§ EXTRAIT DU DOCUMENT
::::::::::
Abstract

Le mot Image décrit en français la représentation, l’apparence. Le film belge réalisé par Adil El Arbi et Bilall Fallah, sorti en 2014 sous ce titre, joue sur la signification du mot dans le double sens du terme : il s'agit principalement de l'image des Marocains en Belgique, qui sont stéréotypés et correspondent en conséquence à une certaine idée. Mais le film traite également de l'image individuelle et de la réputation des deux protagonistes : la journaliste Eva et le Marocain Lahbib. Le film a donc été nommé d'après son thème principal. Eva souhaite réaliser un documentaire sur Molenbeek, un quartier à forte immigration qui fait partie de la région de Bruxelles-Capitale, et se fait guider par Lahbib. Le film prend une tournure inattendue à la fin, qui présente à nouveau le titre Image et sa signification de manière critique et remet en question le stéréotype marocain, voire le brise.

Table des matières

Stéréotypie

Afin d’analyser plus précisément l'image du Marocain dans ce film, il faut d'abord définir le terme « stéréotype » :

Die einen denken zuerst an vorurteilsbehaftete Vorstellungen über Fremde, wie sie gesellschaftlich verbreitet sind, andere assoziieren bei ‚Stereotypen‘ sprachliche Fertigformeln in der Art standardisierter Redewendungen, wieder andere normierte Bilder oder auch eingebürgerte narrative Wiederholungsformen.[1]

Cela signifie qu'une personne n'est plus perçue en tant que telle, mais qu'elle est généralisée, voire dés-individualisée.[2] Les deux psychologues Daniel Katz et Kenneth Braly décrivent le stéréotype comme un phénomène par lequel se forme une représentation normalisée de personnes qui se caractérisent par leur appartenance à un certain groupe. Cela peut se référer à la nationalité, à l'origine, au rôle professionnel, à la classe sociale, au sexe, etc. ou encore à une caractéristique symbolisant la catégorie en question.[3] En outre, les concepts des sciences sociales attribuent au stéréotype sept qualités importantes, rassemblées par Katz et Braly, qui sont souvent très proches les unes des autres ou qui se recoupent partiellement. Ces qualités se retrouvent dans le film Image, elles seront donc abordées ci-après à l'aide d'exemples.
::::::::::
§ DONNÉES

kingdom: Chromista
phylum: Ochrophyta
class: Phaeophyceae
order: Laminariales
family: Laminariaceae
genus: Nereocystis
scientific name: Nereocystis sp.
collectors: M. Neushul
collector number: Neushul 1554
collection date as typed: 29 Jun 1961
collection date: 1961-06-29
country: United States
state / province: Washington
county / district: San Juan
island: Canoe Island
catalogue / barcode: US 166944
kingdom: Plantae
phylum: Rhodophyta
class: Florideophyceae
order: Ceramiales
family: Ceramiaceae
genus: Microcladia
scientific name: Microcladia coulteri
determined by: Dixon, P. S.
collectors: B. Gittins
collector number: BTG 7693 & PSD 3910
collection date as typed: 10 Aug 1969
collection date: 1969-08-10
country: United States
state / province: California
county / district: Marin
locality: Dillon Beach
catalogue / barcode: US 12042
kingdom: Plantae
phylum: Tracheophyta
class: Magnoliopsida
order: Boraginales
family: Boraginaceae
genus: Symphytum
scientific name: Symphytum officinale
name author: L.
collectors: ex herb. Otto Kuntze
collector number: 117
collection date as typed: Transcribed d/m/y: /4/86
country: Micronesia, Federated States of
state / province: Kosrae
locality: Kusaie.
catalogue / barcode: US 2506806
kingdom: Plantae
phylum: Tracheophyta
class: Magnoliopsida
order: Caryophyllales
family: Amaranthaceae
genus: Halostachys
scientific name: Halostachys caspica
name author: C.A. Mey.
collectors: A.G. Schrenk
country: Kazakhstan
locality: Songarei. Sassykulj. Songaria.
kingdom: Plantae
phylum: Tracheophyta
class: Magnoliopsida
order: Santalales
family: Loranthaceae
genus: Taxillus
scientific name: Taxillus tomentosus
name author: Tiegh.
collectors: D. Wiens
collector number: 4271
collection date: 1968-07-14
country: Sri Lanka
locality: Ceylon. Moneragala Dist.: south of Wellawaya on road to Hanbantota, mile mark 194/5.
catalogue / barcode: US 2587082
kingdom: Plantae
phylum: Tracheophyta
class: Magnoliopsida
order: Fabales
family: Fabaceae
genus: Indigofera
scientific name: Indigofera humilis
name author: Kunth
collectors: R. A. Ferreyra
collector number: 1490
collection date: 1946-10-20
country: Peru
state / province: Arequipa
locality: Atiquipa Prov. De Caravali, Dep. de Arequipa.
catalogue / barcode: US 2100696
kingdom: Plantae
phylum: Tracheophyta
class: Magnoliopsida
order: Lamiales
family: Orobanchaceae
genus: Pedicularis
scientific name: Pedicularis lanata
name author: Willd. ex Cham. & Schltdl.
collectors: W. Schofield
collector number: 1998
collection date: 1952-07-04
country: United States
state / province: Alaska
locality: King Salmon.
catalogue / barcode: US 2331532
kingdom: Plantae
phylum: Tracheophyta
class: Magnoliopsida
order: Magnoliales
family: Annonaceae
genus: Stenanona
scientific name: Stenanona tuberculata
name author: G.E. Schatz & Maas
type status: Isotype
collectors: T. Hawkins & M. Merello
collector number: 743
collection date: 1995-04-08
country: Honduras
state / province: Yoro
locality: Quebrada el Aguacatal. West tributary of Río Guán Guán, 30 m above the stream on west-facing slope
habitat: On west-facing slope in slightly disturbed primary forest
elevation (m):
::::::::::
§ EXERCICES À FAIRE
• a. Répondez à ces questions sur l'extrait consacré au film Image :
(i) Qui a réalisé ce film ?
(ii) Sur quel quartier Eva veut-elle tourner un documentaire ?
(iii) Combien de qualités du stéréotype Katz et Braly ont-ils rassemblées ?
• b. Réécrivez le passage de l'extrait allant de « Cela signifie qu'une » à « à l'aide d'exemples. » en échangeant « stéréotype » contre « cliché ».
Les données constituent un ensemble distinct de l'extrait.

§ RÉSULTATS SUCCESSIFS
• a.
(i) Adil El Arbi et Bilall Fallah.
(ii) Molenbeek.
(iii) Sept.

• b.
Cela signifie qu'une personne n'est plus perçue en tant que telle, mais qu'elle est généralisée, voire dés-individualisée.[2] Les deux psychologues Daniel Katz et Kenneth Braly décrivent le cliché comme un phénomène par lequel se forme une représentation normalisée de personnes qui se caractérisent par leur appartenance à un certain groupe. Cela peut se référer à la nationalité, à l'origine, au rôle professionnel, à la classe sociale, au sexe, etc. ou encore à une caractéristique symbolisant la catégorie en question.[3] En outre, les concepts des sciences sociales attribuent au cliché sept qualités importantes, rassemblées par Katz et Braly, qui sont souvent très proches les unes des autres ou qui se recoupent partiellement. Ces qualités se retrouvent dans le film Image, elles seront donc abordées ci-après à l'aide d'exemples.